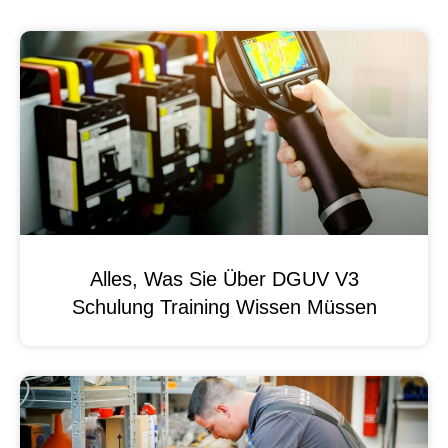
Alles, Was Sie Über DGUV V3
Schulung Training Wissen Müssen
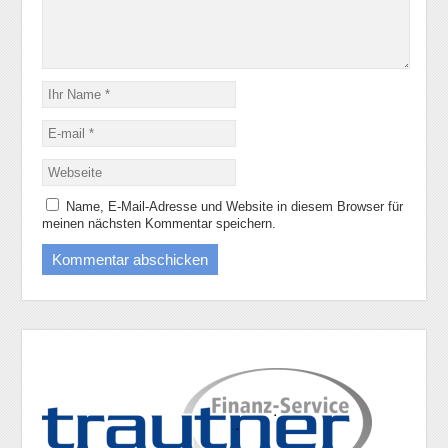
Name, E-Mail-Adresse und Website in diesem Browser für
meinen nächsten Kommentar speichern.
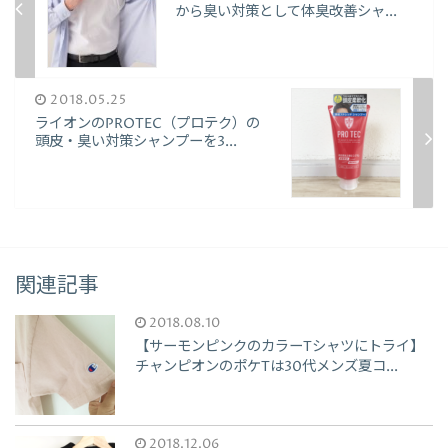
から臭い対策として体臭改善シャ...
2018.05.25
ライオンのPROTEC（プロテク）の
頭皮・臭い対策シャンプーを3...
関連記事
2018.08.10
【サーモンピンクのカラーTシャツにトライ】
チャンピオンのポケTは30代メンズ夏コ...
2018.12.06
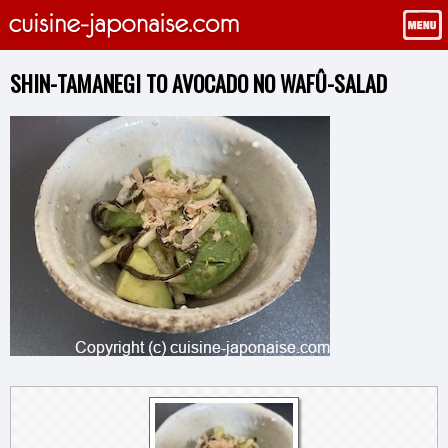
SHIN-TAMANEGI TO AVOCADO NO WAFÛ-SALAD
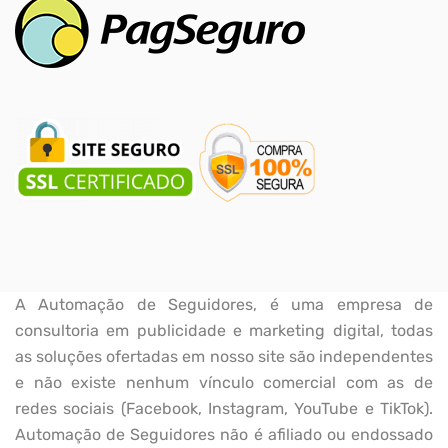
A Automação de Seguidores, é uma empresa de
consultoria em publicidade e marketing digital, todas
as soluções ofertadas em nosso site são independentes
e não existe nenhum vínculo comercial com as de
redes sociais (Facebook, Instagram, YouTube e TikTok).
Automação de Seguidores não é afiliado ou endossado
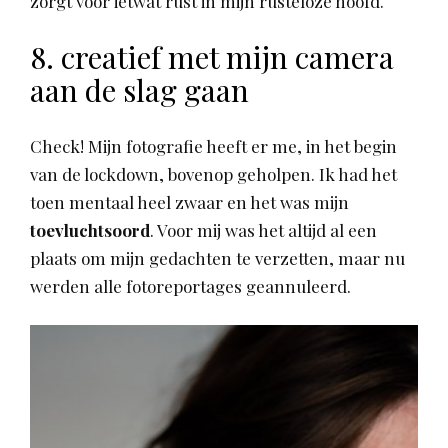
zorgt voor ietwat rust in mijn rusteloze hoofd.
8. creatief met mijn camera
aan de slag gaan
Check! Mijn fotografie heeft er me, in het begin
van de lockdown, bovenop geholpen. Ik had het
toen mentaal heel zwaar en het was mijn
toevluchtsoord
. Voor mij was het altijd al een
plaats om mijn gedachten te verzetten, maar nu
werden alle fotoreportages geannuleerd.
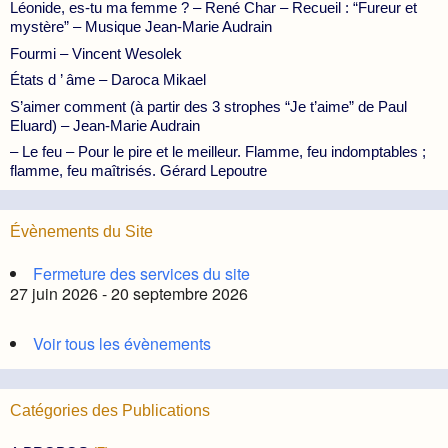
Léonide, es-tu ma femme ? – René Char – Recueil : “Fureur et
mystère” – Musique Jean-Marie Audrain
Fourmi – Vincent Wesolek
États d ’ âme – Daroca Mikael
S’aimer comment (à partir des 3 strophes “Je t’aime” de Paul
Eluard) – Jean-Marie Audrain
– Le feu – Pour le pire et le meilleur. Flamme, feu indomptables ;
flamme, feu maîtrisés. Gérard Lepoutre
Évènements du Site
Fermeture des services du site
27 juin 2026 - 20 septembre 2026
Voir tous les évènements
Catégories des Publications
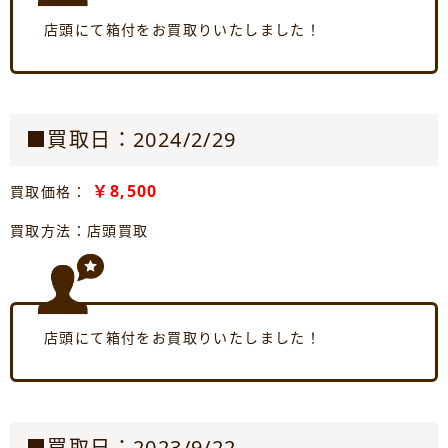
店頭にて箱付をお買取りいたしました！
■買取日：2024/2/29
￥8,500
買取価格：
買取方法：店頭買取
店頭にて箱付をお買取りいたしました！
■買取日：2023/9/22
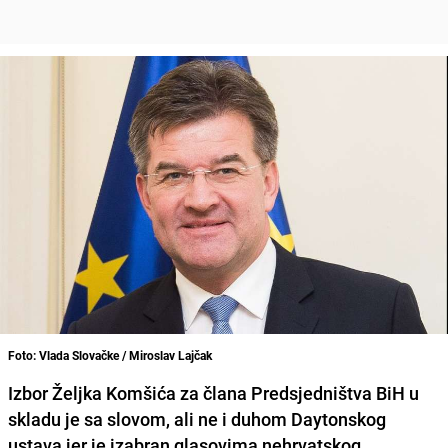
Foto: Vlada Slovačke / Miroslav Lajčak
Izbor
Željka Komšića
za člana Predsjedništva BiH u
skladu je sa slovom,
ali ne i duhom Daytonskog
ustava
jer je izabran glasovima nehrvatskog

════

REQUIRED ACTION: What are the lines above from the one with "頭皮・臭い対策シャンプーを3..." to the one with "Automação de Seguidores não", both included? Reproduce them exactly, without pictures.

SOLVED EXERCISE:
頭皮・臭い対策シャンプーを3...
関連記事
2018.08.10
【サーモンピンクのカラーTシャツにトライ】
チャンピオンのポケTは30代メンズ夏コ...
2018.12.06
SHIN-TAMANEGI TO AVOCADO NO WAFÛ-SALAD
A Automação de Seguidores, é uma empresa de
consultoria em publicidade e marketing digital, todas
as soluções ofertadas em nosso site são independentes
e não existe nenhum vínculo comercial com as de
redes sociais (Facebook, Instagram, YouTube e TikTok).
Automação de Seguidores não é afiliado ou endossado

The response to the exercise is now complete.